I have found Spark-CSV, however I have issues with two parts of the documentation:

  • "This package can be added to Spark using the --jars command line option. For example, to include it when starting the spark shell: $ bin/spark-shell --packages com.databricks:spark-csv_2.10:1.0.3" Do I really need to add this argument everytime I launch pyspark or spark-submit? It seems very inelegant. Isn't there a way to import it in python rather than redownloading it each time?

  • df = sqlContext.load(source="com.databricks.spark.csv", header="true", path = "cars.csv") Even if I do the above, this won't work. What does the "source" argument stand for in this line of code? How do I simply load a local file on linux, say "/Spark_Hadoop/spark-1.3.1-bin-cdh4/cars.csv"?

Alexis Eggermont
  • 7,665
  • 24
  • 60
  • 93

9 Answers9

33

With more recent versions of Spark (as of, I believe, 1.4) this has become a lot easier. The expression sqlContext.read gives you a DataFrameReader instance, with a .csv() method:

df = sqlContext.read.csv("/path/to/your.csv")

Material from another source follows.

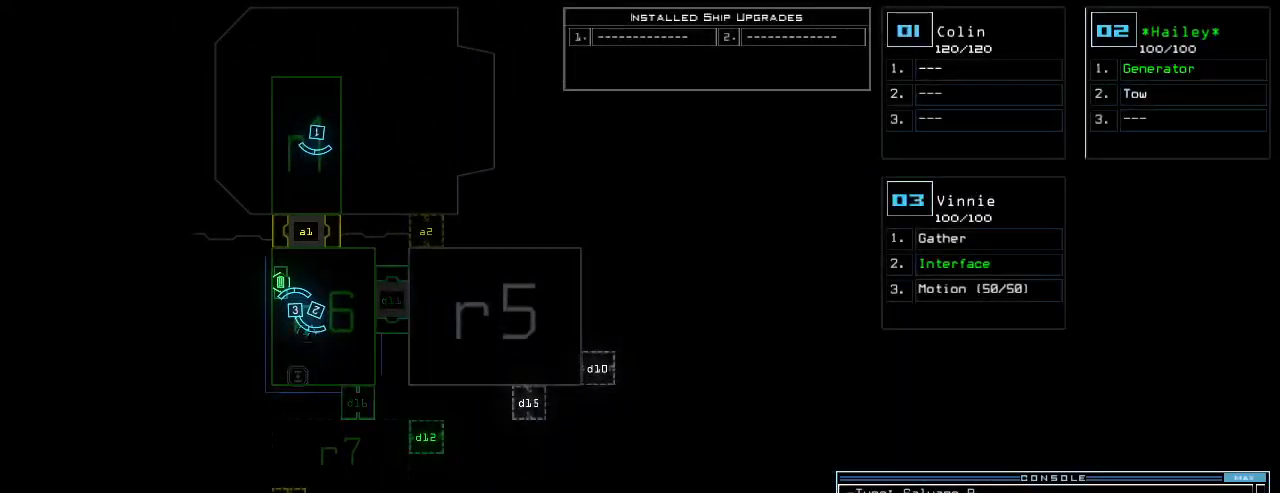
{"keys": [], "events": [[120, "space", "up"], [260, "d", "down"], [320, "f", "down"], [340, "d", "up"], [400, "f", "up"], [440, "return", "down"], [500, "return", "up"]]}
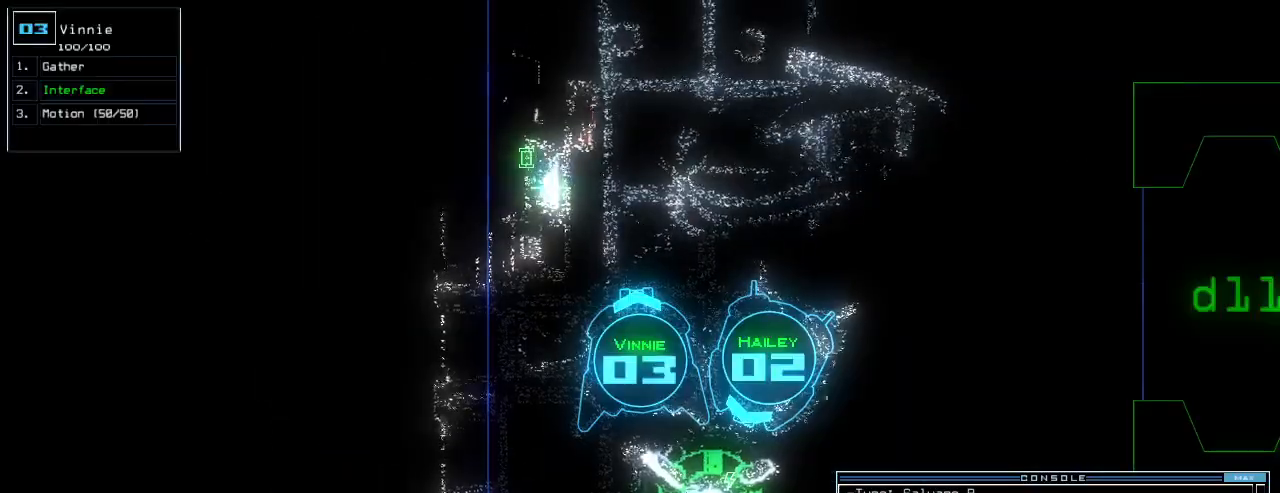
{"keys": [], "events": [[280, "d", "down"], [320, "f", "down"], [340, "d", "up"], [380, "f", "up"], [420, "return", "down"], [460, "return", "up"]]}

Note that you can also indicate that the csv file has a header by adding the keyword argument header=True to the .csv() call. A handful of other options are available, and described in the link above.

mattsilver
  • 4,386
  • 5
  • 23
  • 37
  • When I called this command I received the error, `AttributeError: 'property' object has no attribute 'csv'`. Actually, I missed the all important `sqlContext = SQLContext(sc)` - works fine now –  Oct 25 '19 at 15:11
22
from pyspark.sql.types import StringType
from pyspark import SQLContext
sqlContext = SQLContext(sc)

Employee_rdd = sc.textFile("\..\Employee.csv")
               .map(lambda line: line.split(","))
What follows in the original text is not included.